En este tiempo Rodrigo, era un adolescente medianamente normal, aunque a veces un poco tímido. Sofía era su mejor amiga desde que tenía uso de razón y confiaba ciegamente en ella, esto era reciproco.


Siendo alrededor de las 10 de la noche llegaron las amigas, Catalina y Sofía, muy contentas para celebrar el cumpleaños de su amigo. Ambas se habían preparado durante largo timepo en la casa de Catalina, todo con el fin de verse mayores y a las pretensiones típicas de la edad.


Cuando llegaron, los dos amigos quedaron impresionados de lo bien que se veian las dos jovencitas y les costó borrar la sonrisa de sus rostros, pero debían saludar.


-Hola  ¿cómo están?-preguntó Catalina muy alegre.


-Muy bien.-al unísono contestaron.


Cuando, Rodrigo, vio a Sofía se sintió más nervioso que de costumbre y pudo aceptar internamente que la amaba más de lo que el pensaba.


-Espero no hayamos llegado muy tarde, ¿cierto? Le pregunto Sofía a Rodrigo, acercándose un poco más a él.

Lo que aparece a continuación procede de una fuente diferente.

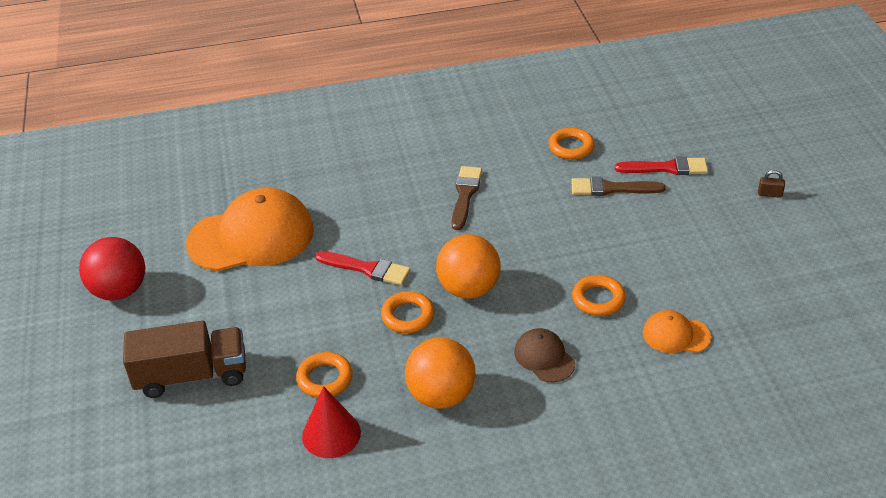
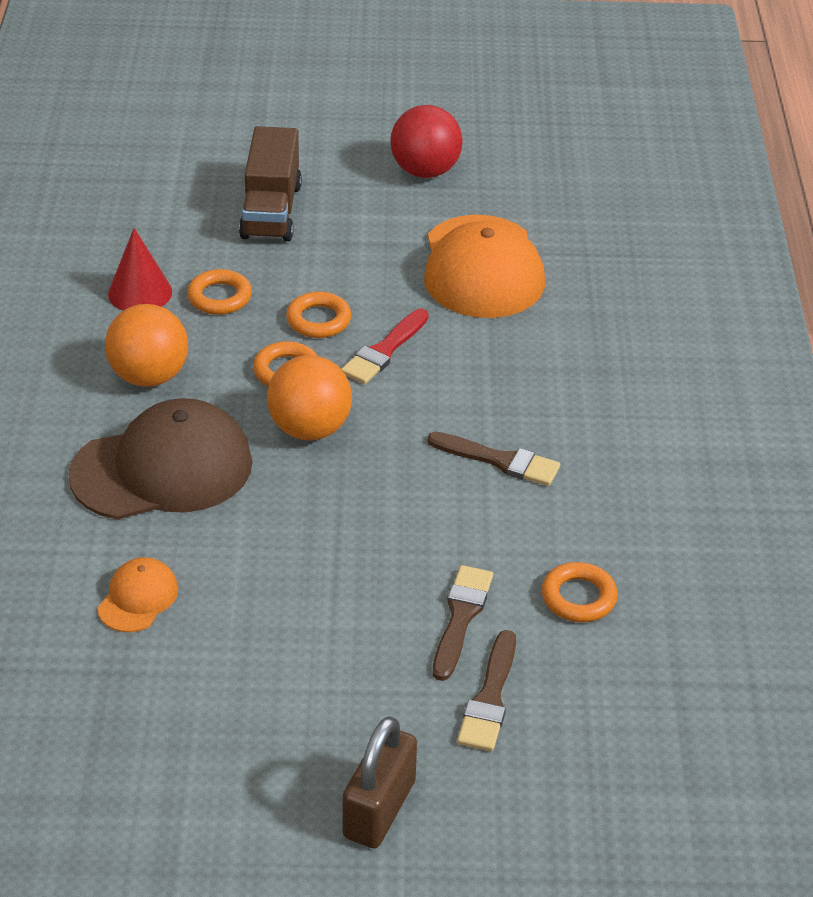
camera: 100 degrees right, 0 degrees up
(544, 357) = (162, 469): brown cap -> brown cap, size x2.12
(598, 299) = (237, 541): orange ring -> orange ring (318, 320)
(666, 168) = (489, 698): red brush -> brown brush
(770, 194) = (379, 809): brown padlock -> brown padlock, size x2.38

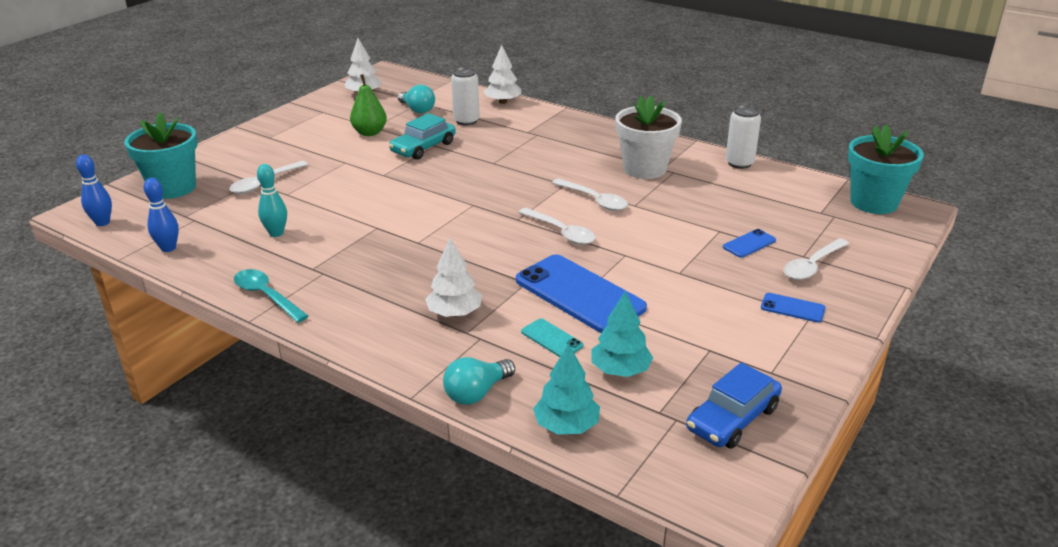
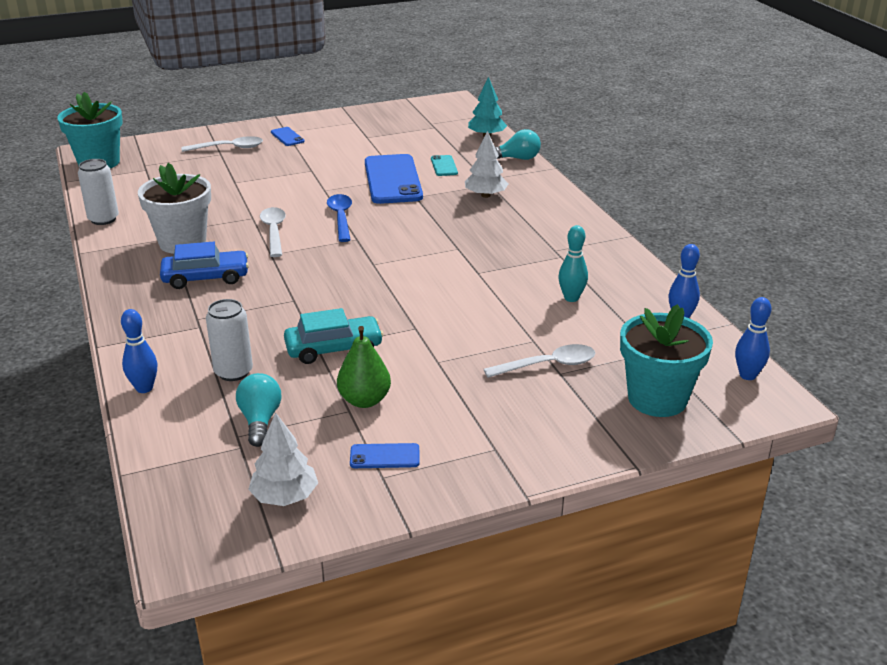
camera: 145 degrees left, 0 degrees up
(266, 296) = (610, 247): turquoise spoon -> none
(503, 102) = (144, 388): white tree -> blue bowling pin
(561, 232) = (341, 218): white spoon -> blue spoon
(620, 370) = (428, 144): turquoise tree -> none
(732, 418) = (405, 116): blue car -> blue car (206, 277)
(749, 244) = (235, 169): blue phone -> blue phone (384, 456)

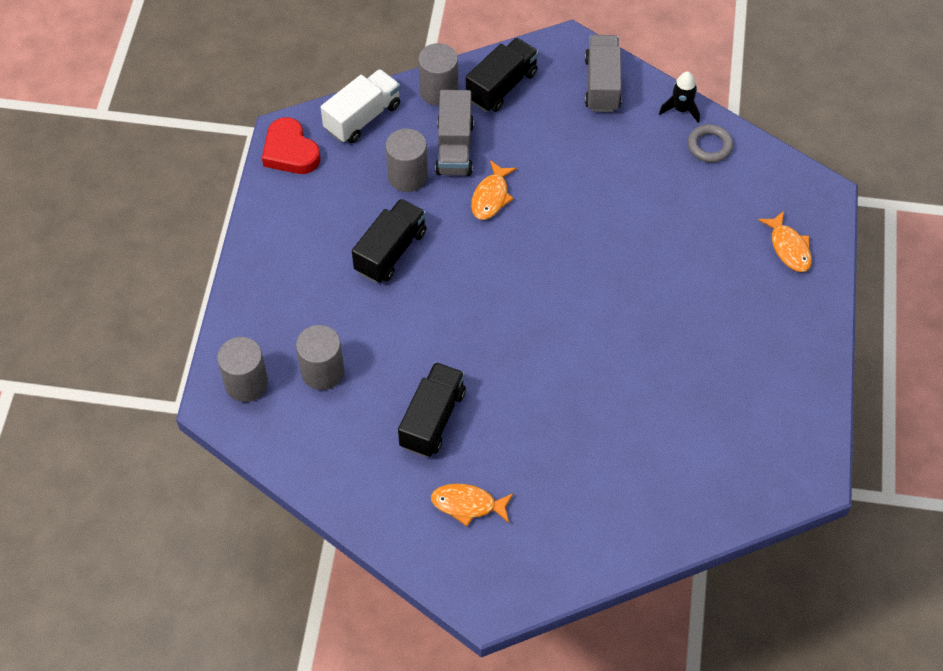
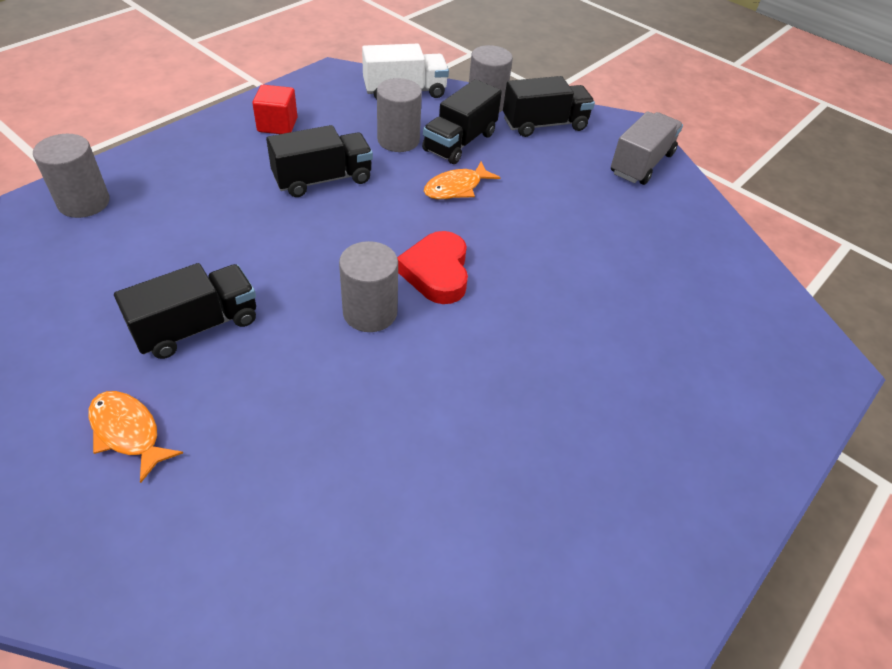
camera: 30 degrees right, 10 degrees down
(290, 151) = (323, 84): red heart -> red heart (436, 272)
(301, 220) = (277, 125): none -> red cube
(322, 371) = (154, 230): grey cylinder -> grey cylinder (370, 312)
(454, 148) = (459, 142): grey truck -> black truck
(681, 109) = (709, 215): black rocket -> none
(709, 146) = (718, 256): grey ring -> none
(789, 248) = (751, 394): orange fish -> none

- Eh no, llegaste justo a tiempo. Trataba de disimular torpemente su nerviosismo.
Así, transcurrió la noche entre bailes, risas y comentarios. Al final Francisco no se animó a pedirle pololeo a Catalina, pese a su gran determinación los nervios lo traicionaron. Por el contrario y pese a toda la timidez que lo invadió, Rodrigo, actuó como nunca lo pensó.


Sofía, estaba sentada descansando en el sillón y al verla se excusó en llevar un vaso de bebida para estar con ella. Conversaron sobre su día, hasta que sin pensarlo...


-Te quiero preguntar algo.


-Pregunta- dijo Sofía, y ante su mirada no pudo evitar ponerse roja y decir en voz baja-, ojalá por fin te atrevas.


-No sé, si ¿quieres pololear conmigo?


-Ella lo miró y sin decir nada, lo abrazo y beso tiernamente.